§ EXERCISE BRIEF
Report, as a single number, how many lines of the records contain the word "POLÍTICA".

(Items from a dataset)
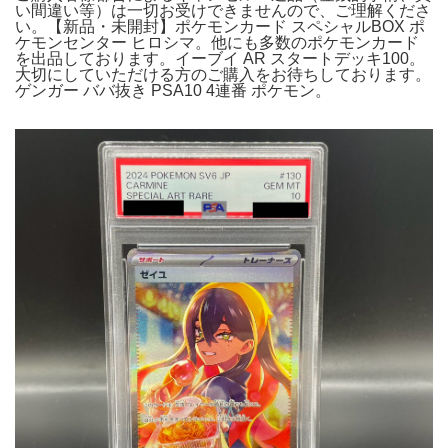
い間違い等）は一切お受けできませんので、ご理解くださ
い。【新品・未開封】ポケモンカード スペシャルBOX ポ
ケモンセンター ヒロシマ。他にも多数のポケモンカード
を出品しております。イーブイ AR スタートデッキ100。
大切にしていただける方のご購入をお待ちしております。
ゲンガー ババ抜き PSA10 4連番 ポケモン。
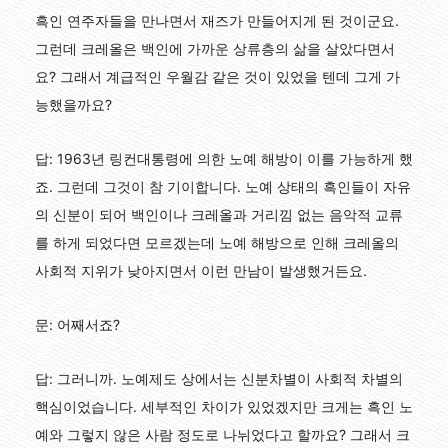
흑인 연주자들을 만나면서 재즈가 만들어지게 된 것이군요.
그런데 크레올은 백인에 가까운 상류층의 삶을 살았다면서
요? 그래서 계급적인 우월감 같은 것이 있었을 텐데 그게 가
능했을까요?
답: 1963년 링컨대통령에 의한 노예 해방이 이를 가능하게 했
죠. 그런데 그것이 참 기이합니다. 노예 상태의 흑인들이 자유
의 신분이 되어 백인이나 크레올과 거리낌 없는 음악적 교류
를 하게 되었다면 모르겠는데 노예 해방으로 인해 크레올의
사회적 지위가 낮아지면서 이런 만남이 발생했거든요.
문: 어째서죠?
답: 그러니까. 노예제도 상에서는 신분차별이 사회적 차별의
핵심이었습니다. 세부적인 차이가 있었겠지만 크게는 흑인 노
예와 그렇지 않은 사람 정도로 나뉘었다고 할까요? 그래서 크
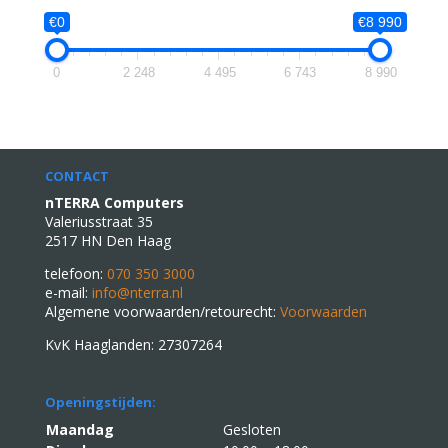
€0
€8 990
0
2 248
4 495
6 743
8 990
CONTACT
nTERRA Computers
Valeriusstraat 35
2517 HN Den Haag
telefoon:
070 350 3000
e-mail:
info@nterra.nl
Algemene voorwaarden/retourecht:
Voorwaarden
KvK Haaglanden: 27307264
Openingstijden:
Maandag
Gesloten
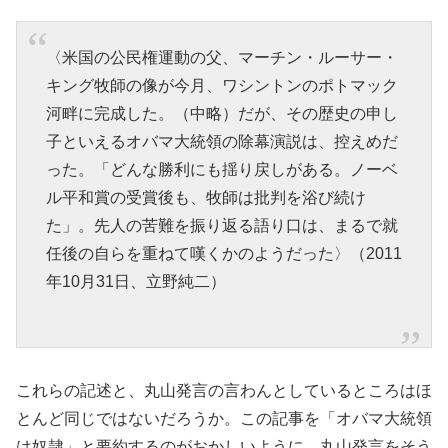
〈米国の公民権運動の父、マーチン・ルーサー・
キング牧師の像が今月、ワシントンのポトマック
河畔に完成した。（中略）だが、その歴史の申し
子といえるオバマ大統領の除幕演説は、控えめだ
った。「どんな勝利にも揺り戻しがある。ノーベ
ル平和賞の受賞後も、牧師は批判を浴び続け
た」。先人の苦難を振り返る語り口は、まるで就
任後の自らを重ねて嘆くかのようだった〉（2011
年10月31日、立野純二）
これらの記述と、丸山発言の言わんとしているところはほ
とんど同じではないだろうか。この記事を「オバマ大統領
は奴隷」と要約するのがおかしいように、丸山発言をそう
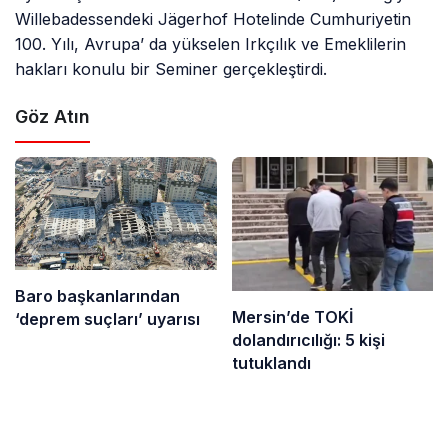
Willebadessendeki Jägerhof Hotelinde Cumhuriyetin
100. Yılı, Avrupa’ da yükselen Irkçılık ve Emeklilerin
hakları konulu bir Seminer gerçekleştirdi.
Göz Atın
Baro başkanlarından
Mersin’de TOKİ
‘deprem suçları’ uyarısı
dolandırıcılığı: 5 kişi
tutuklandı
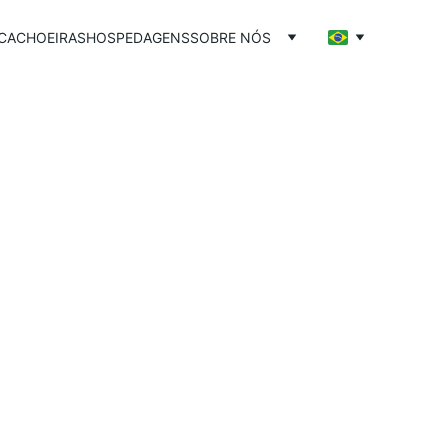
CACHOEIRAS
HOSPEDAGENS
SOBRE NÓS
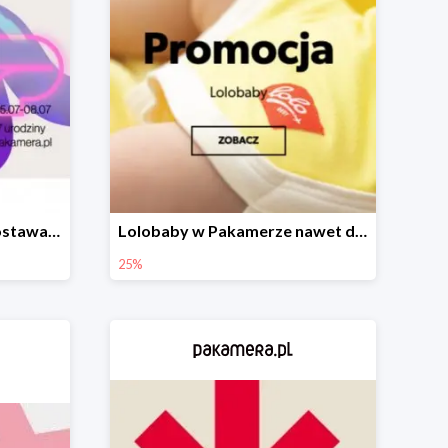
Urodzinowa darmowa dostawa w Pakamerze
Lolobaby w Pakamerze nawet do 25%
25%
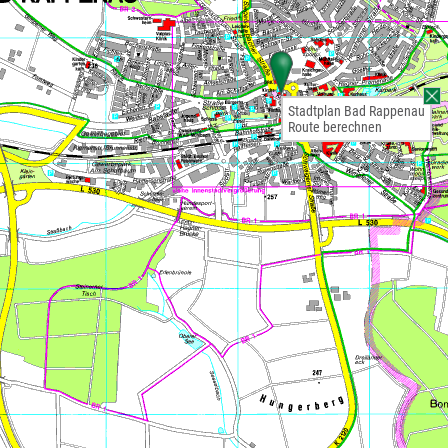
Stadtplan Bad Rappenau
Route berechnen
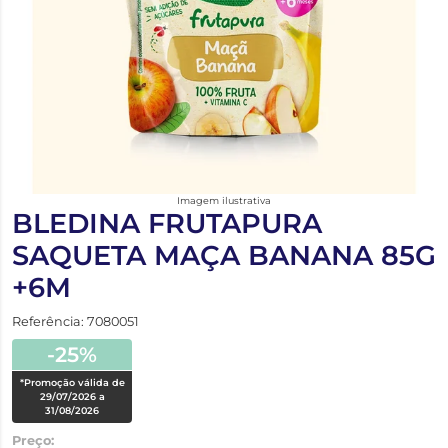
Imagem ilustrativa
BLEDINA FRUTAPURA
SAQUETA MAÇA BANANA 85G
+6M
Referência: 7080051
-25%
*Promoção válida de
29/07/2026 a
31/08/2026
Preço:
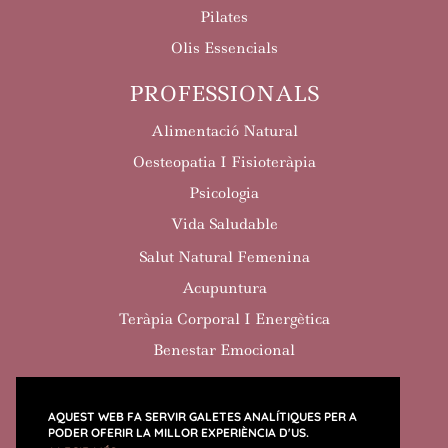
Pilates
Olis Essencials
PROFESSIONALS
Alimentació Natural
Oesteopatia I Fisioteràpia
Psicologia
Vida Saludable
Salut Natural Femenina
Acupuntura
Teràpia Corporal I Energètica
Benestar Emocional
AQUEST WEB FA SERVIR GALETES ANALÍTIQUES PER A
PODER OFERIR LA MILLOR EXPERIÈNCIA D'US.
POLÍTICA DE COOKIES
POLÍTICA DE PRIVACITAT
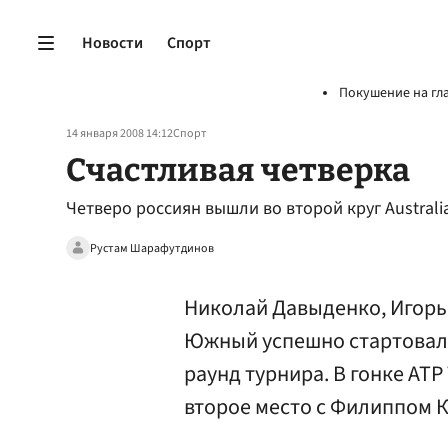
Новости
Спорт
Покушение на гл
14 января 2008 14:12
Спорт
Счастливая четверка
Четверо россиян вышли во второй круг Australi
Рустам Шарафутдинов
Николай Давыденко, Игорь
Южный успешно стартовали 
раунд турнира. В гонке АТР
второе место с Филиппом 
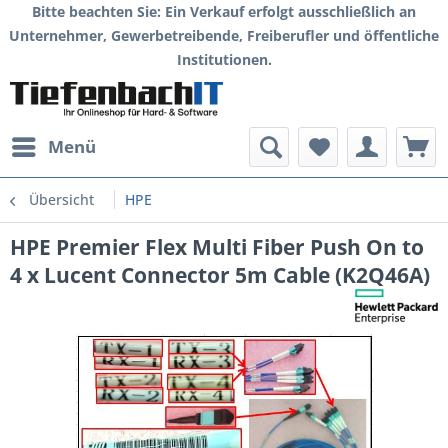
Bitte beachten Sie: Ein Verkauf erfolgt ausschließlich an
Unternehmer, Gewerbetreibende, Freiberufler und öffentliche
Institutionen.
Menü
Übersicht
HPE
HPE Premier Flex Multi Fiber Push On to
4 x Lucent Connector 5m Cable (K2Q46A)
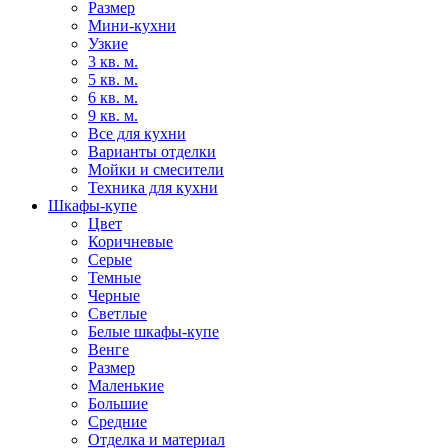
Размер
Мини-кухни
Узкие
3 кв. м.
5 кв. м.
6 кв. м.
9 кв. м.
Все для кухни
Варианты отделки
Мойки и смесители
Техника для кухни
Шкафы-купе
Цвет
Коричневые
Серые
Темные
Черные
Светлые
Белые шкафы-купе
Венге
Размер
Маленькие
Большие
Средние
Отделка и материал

§ ANSWER BELOW
2